Éditions de l'Action canadienne-française (p. 31-34).


III

VIE ERRANTE



APRÈS être resté inconscient durant plusieurs longues heures, Amiscou ouvrit les yeux ; il se leva, fit quelques pas en chancelant et porta la main à sa tête… il ne se rappelait plus ce qui était arrivé !

Il chercha autour de lui… personne ! Il vit sans étonnement les cendres encore fumantes de la cabane de Cerf-Agile, n’eut aucun souvenir de sa vie si récente avec ses parents d’adoption, aucune mémoire du combat atroce qui venait de se livrer ; il passa auprès des décombres sans avoir l’idée de les fouiller, sans se douter qu’ils contenaient les restes calcinés des victimes de l’attaque andaste et, pris d’une sorte d’hallucination, il se mit à marcher à grands pas dans la direction de la bourgade voisine…

Son regard, devenu vague, semblait chercher au loin quelque chose qui l’attirait… il passa par un village où les gens le connaissaient ; ils lui parlèrent, mais il ne sembla rien entendre ; il avait l’air égaré, hébété, abasourdi… On lui offrit des vivres qu’il accepta sans parler et, regardant de tous côtés, il haussa les épaules et branla la tête comme chassant une pensée importune, puis, fixant son regard tout droit devant lui, il continua son chemin.
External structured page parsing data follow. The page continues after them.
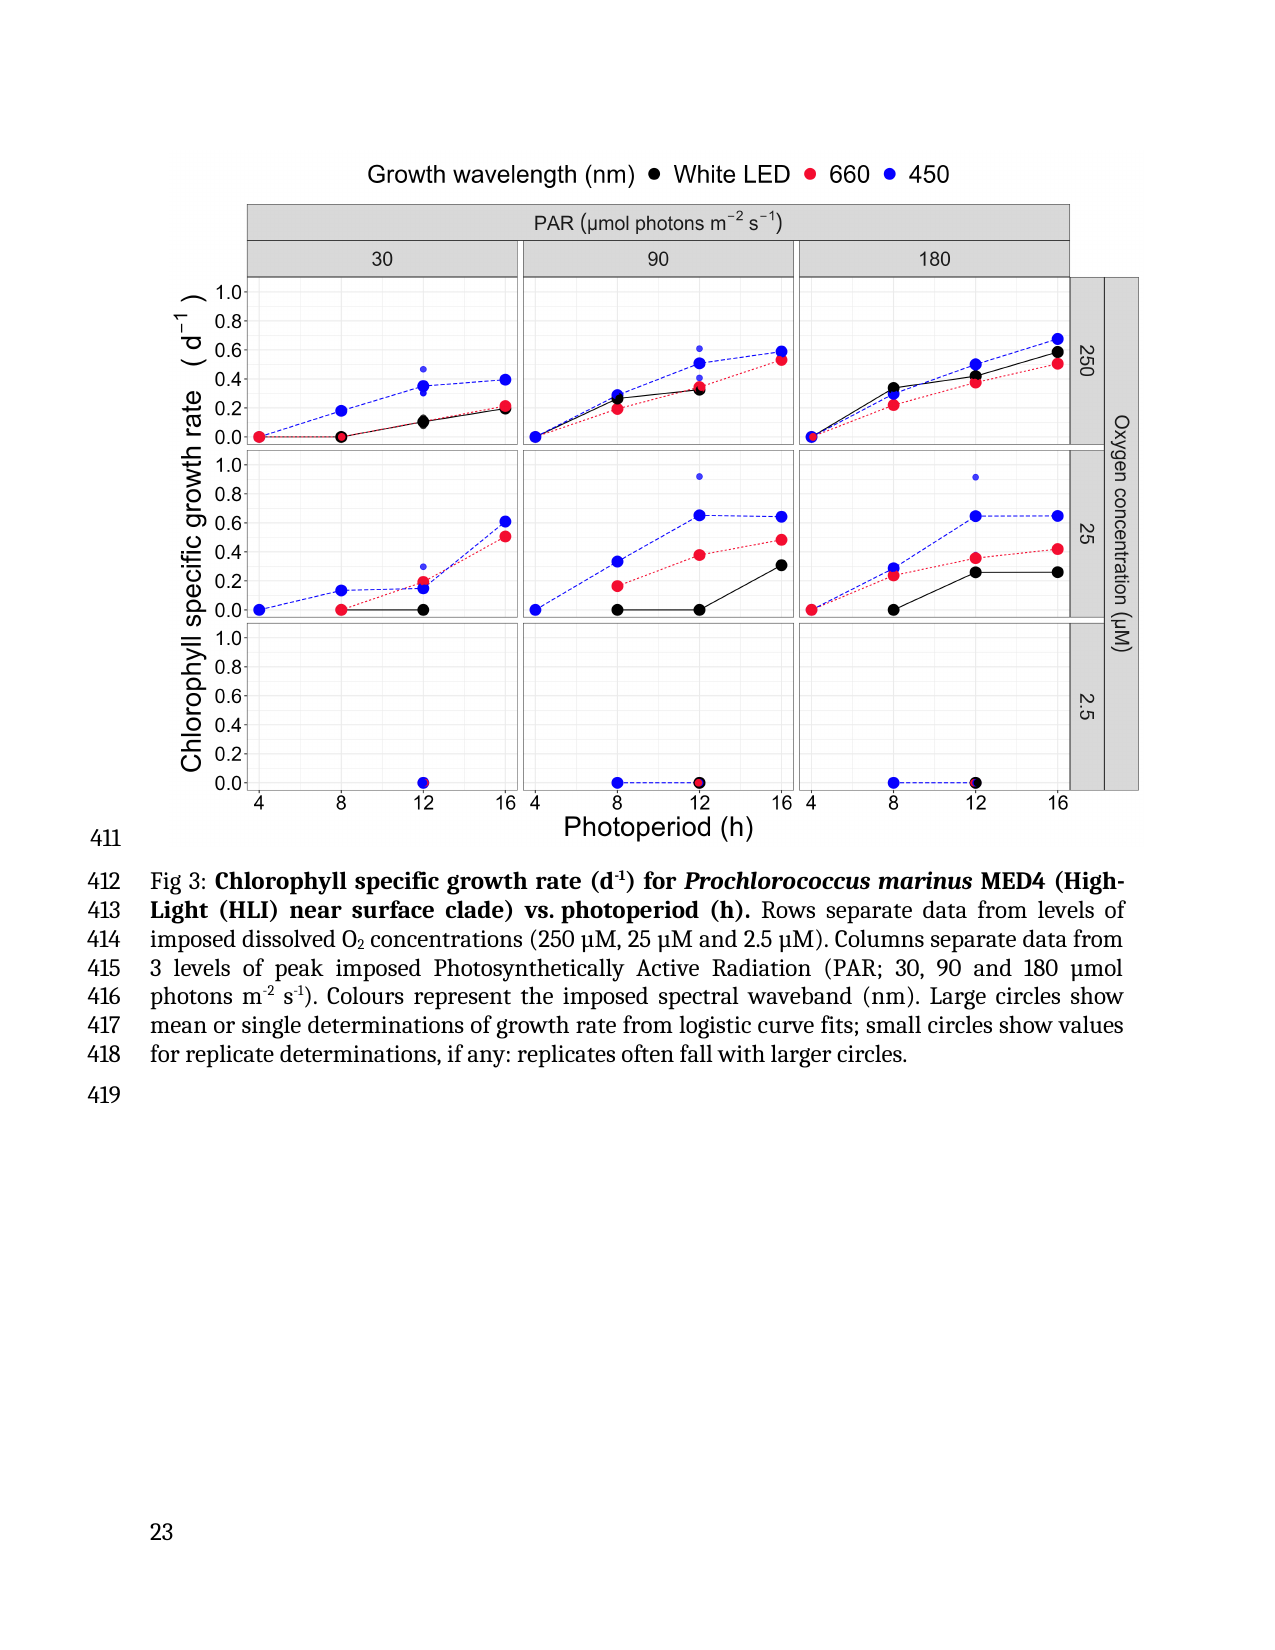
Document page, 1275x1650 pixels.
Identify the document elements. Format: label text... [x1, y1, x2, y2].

picture [168, 150, 1144, 847]
text Fig 3: Chlorophyll specific growth rate (d-1) for Prochlorococcus marinus MED4 (High-Light (HLI) near surface clade) vs. photoperiod (h). Rows separate data from levels of imposed dissolved O2 concentrations (250 µM, 25 µM and 2.5 µM). Columns separate data from 3 levels of peak imposed Photosynthetically Active Radiation (PAR; 30, 90 and 180 µmol photons m-2 s-1). Colours represent the imposed spectral waveband (nm). Large circles show mean or single determinations of growth rate from logistic curve fits; small circles show values for replicate determinations, if any: replicates often fall with larger circles. [150, 867, 1125, 1068]
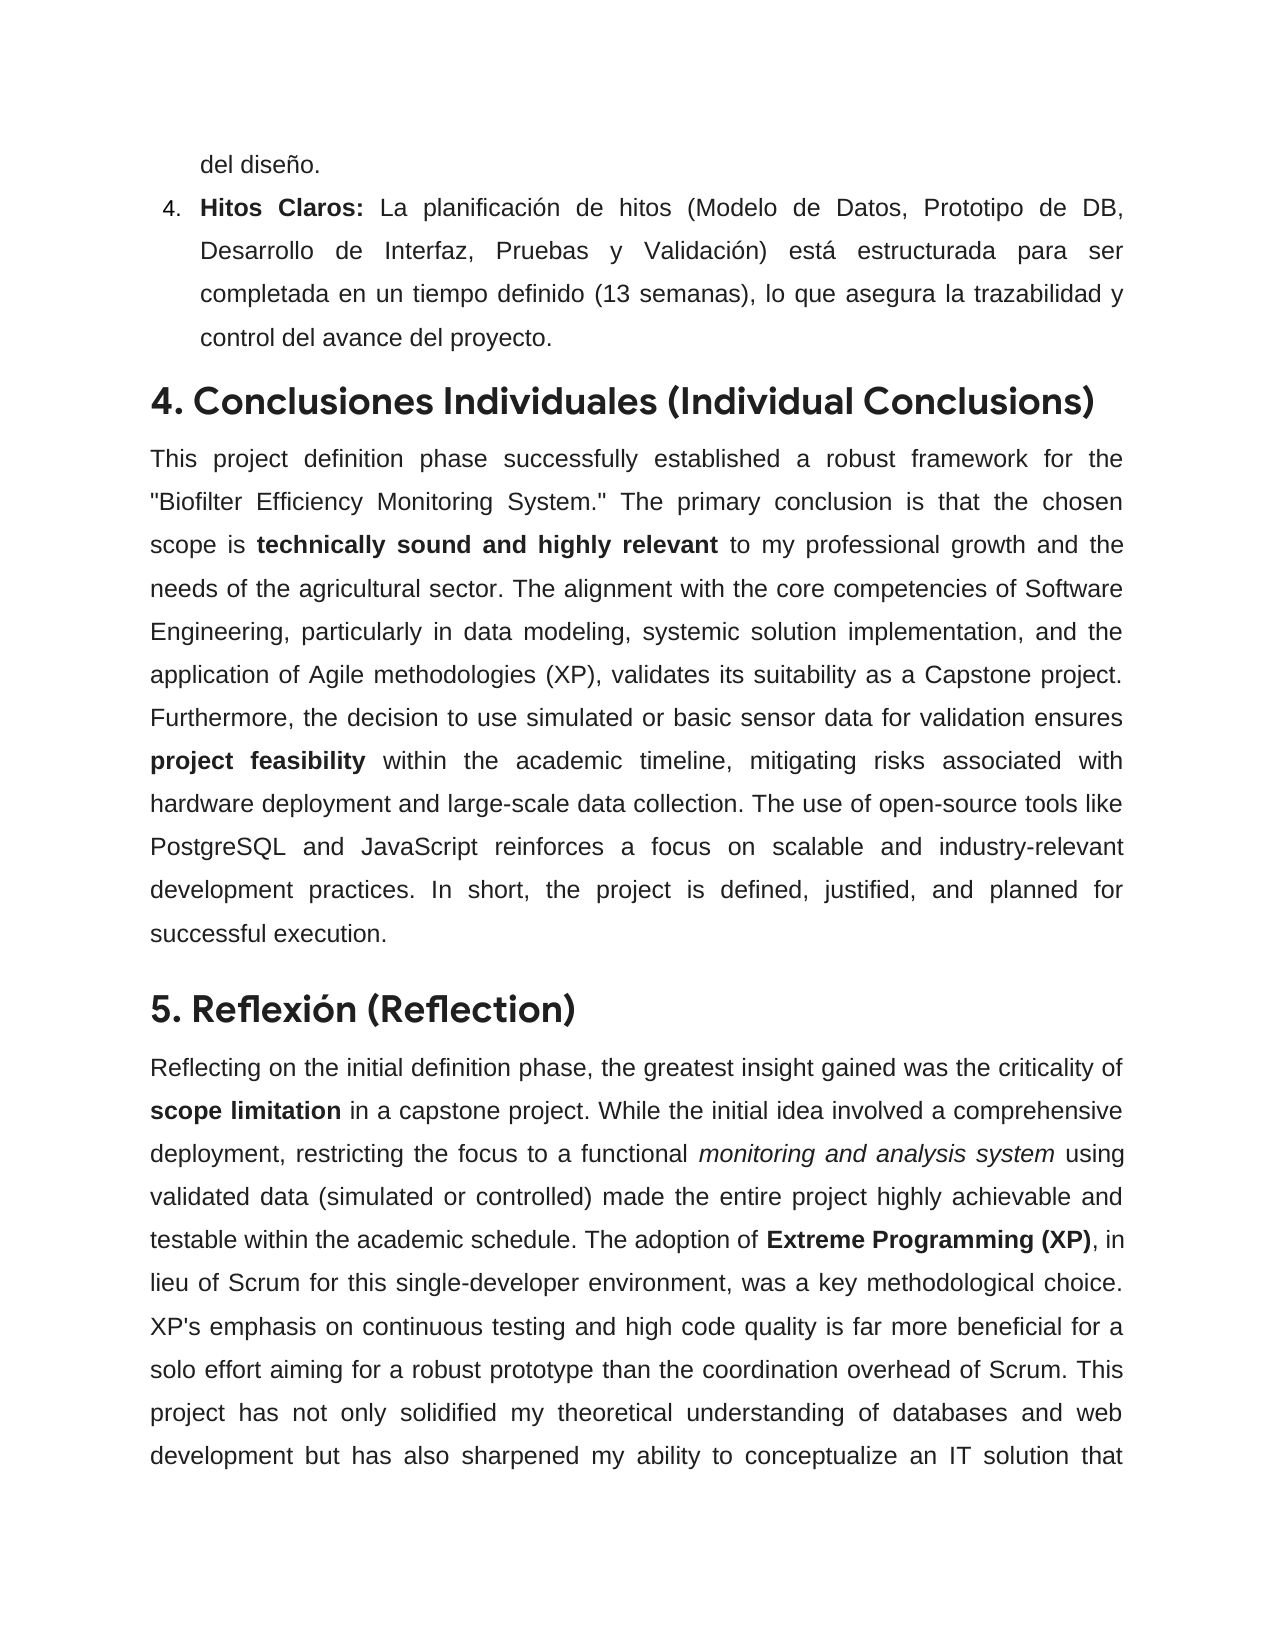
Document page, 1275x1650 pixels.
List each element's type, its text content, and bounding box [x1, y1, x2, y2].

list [162, 150, 1125, 179]
list Hitos Claros: La planificación de hitos (Modelo de Datos, Prototipo de DB, Desarrollo de Interfaz, Pruebas y Validación) está estructurada para ser completada en un tiempo definido (13 semanas), lo que asegura la trazabilidad y control del avance del proyecto. [162, 193, 1125, 351]
text This project definition phase successfully established a robust framework for the "Biofilter Efficiency Monitoring System." The primary conclusion is that the chosen scope is technically sound and highly relevant to my professional growth and the needs of the agricultural sector. The alignment with the core competencies of Software Engineering, particularly in data modeling, systemic solution implementation, and the application of Agile methodologies (XP), validates its suitability as a Capstone project. Furthermore, the decision to use simulated or basic sensor data for validation ensures project feasibility within the academic timeline, mitigating risks associated with hardware deployment and large-scale data collection. The use of open-source tools like PostgreSQL and JavaScript reinforces a focus on scalable and industry-relevant development practices. In short, the project is defined, justified, and planned for successful execution. [150, 444, 1125, 947]
subtitle 5. Reflexión (Reflection) [150, 987, 1125, 1034]
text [150, 1053, 1125, 1469]
subtitle 4. Conclusiones Individuales (Individual Conclusions) [150, 378, 1125, 425]
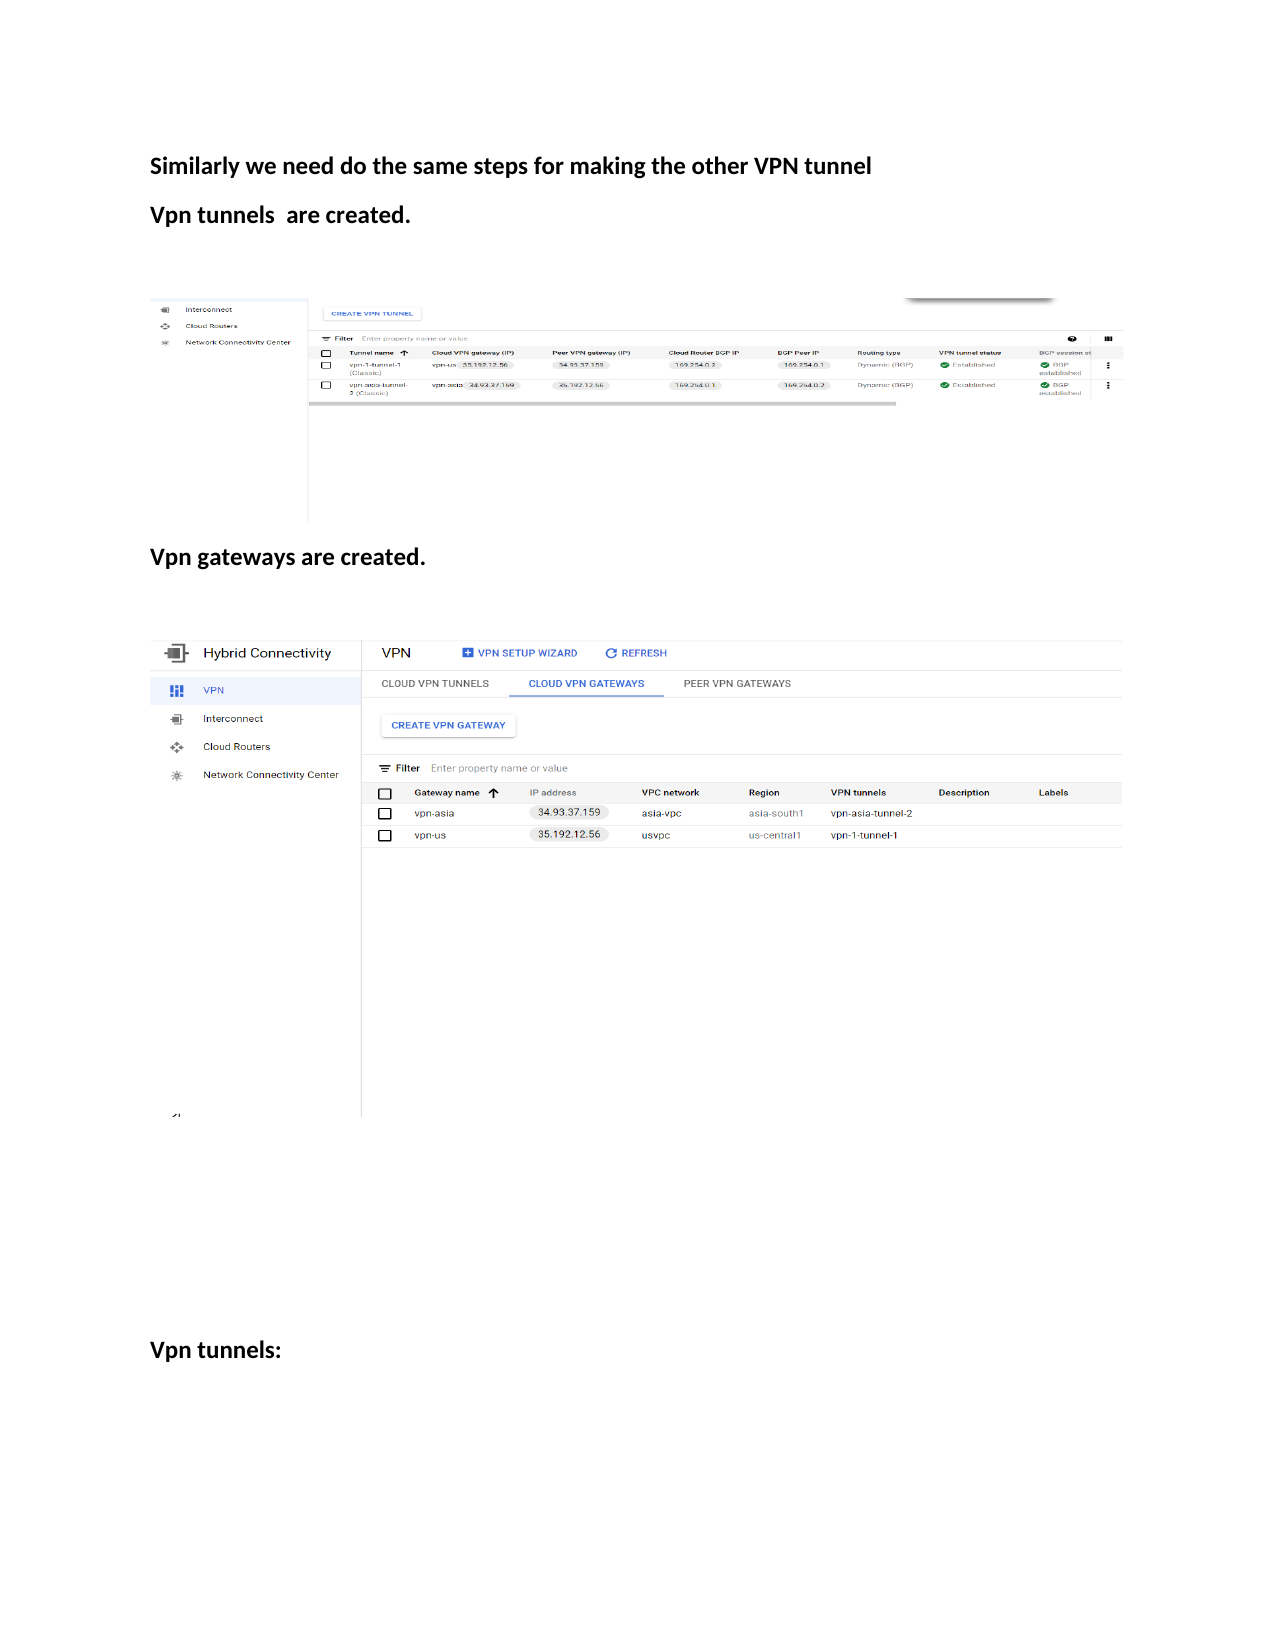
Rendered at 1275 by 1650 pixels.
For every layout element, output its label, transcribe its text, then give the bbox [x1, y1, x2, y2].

text Vpn gateways are created. [150, 541, 1125, 572]
text Vpn tunnels: [150, 1334, 1125, 1364]
text Vpn tunnels are created. [150, 199, 1125, 230]
picture [150, 640, 1122, 1117]
picture [150, 298, 1124, 523]
text Similarly we need do the same steps for making the other VPN tunnel [150, 150, 1125, 181]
Un peu plus loin, il quitta la route et, prenant la direction de la forêt, il disparut bientôt aux yeux des villageois…

— C’est le grand manchot de Cerf-Agile, dirent ceux-ci ; il semble être devenu fou ! Il a dû se passer quelque chose ; il faut aller voir ses parents…

Amiscou marcha sans arrêt toute la journée. Vers le soir, il s’étendit sur le sol du grand bois et s’endormit d’un sommeil de plomb. À son réveil, le lendemain, il se trouvait dans un état cérébral plus calme ; il se rendait compte de l’endroit où il était, mais du passé, nulle souvenance ; il sentait du mal à la tête, mais ne savait plus que c’était à la suite d’un coup de bâton ; il se rappelait être passé la veille dans un village où on l’avait nourri, mais, sauf son nom, Amiscou, sa mémoire ne lui apprenait rien !

À partir de ce temps, le manchot commença une existence nomade et étrange, sans gîte si ce n’est les abris qu’il s’aménageait dans la forêt ; il s’éloigna de plus en plus de la bourgade de son père adoptif, errant à l’aventure, ne se fixant nulle part. Il cheminait de hameau en hameau, ne se liant avec aucun compagnon, ne logeant dans aucun wigwam. Sa haute taille, la force inouïe de son unique bras, son regard étrangement fixe, le faisaient craindre et ménager ; les Indiens, superstitieux, voyaient en lui soit un sorcier, jeteur de sorts, ou un innocent, ami du Manitou ; dans l’un ou l’autre cas, il ne fallait pas risquer sa colère… Alors on lui donnait volontiers des vivres pour sa nourriture et de chaudes peaux de bête qui lui servaient de vêtement et de couverture.

Le jeune Huron, devenu ainsi étrange et nomade, n’était pas, cependant, un insensé ; il se rendait parfaitement compte de ses actions ; il voyait bien qu’on le craignait et il en profitait pour se procurer facilement ce dont il avait besoin ; toutefois, il avait complètement perdu la mémoire de son passé ; la vie ne comptait pour lui que du jour où il avait commencé son existence errante… De son enfance au bourg des Hurons, son adolescence à la tribu des Neutres, de ses parents véritables ou adoptifs, nul souvenir. Une chose, néanmoins, faisait exception et occupait sa pensée, car dans le nuage opaque qui obscurcissait sa mémoire un point lumineux se détachait : la figure suave de la Robe-Noire qui l’avait guéri… il ne savait de quel mal… La petite médaille du jésuite, passée dans une mince lanière de cuir, ornait toujours sa tunique.

Dans ses voyages ou plutôt ses pérégrinations, il apercevait parfois un missionnaire ; il accourait alors, espérant revoir la figure qui hantait toujours ses rêves de déséquilibré… le prêtre se tournait vers lui… non, non, ce visage barbu, ce n’était pas ce qu’il cherchait ! Déçu, il rebroussait chemin, se sauvait sans parler, et regagnait son abri solitaire à l’ombre des grands bois.

Les semaines, les mois, passaient, les saisons succédaient aux saisons et toujours le jeune Huron poursuivait sa vie errante ; de bourg en bourg, chez les Iroquois comme chez les autres nations, personne ne le molestait ; il ne parlait guère, sauf pour demander ce dont il avait besoin et qu’on se gardait bien de lui refuser ! Il retournait alors à la forêt protectrice et se cantonnait dans son gîte de prédilection.